:: DATA IN THIS EXERCISE ::
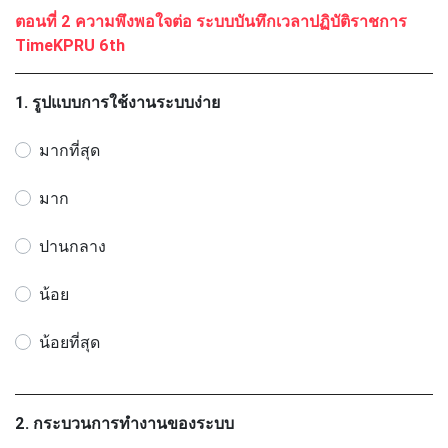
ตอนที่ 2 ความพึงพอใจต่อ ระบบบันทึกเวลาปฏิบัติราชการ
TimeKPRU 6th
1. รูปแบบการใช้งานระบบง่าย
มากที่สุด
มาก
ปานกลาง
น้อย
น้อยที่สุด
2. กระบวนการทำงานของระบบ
==
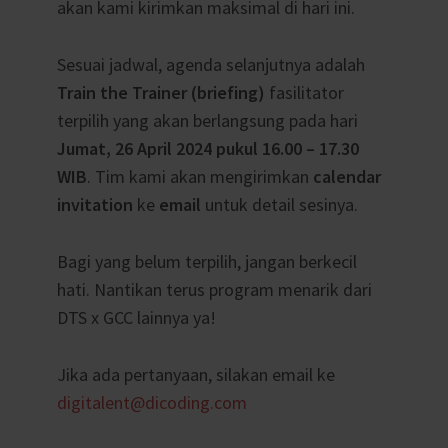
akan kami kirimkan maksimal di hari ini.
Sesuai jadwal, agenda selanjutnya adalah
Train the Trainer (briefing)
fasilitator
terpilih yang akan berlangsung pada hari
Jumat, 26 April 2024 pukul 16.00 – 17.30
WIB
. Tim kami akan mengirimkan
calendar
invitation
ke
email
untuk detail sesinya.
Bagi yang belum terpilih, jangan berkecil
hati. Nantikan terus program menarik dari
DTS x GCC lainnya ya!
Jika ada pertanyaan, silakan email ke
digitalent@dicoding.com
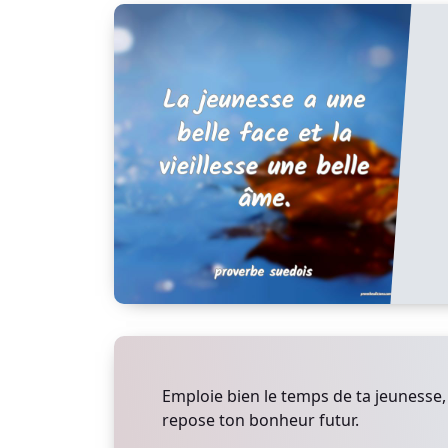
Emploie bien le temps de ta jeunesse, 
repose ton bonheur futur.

:: WHAT YOU NEED TO DO ::
Search the preceding listing for "kami", then copy every line that holds it.

:: ANSWER TO THIS PROBLEM ::
akan kami kirimkan maksimal di hari ini.
. Tim kami akan mengirimkan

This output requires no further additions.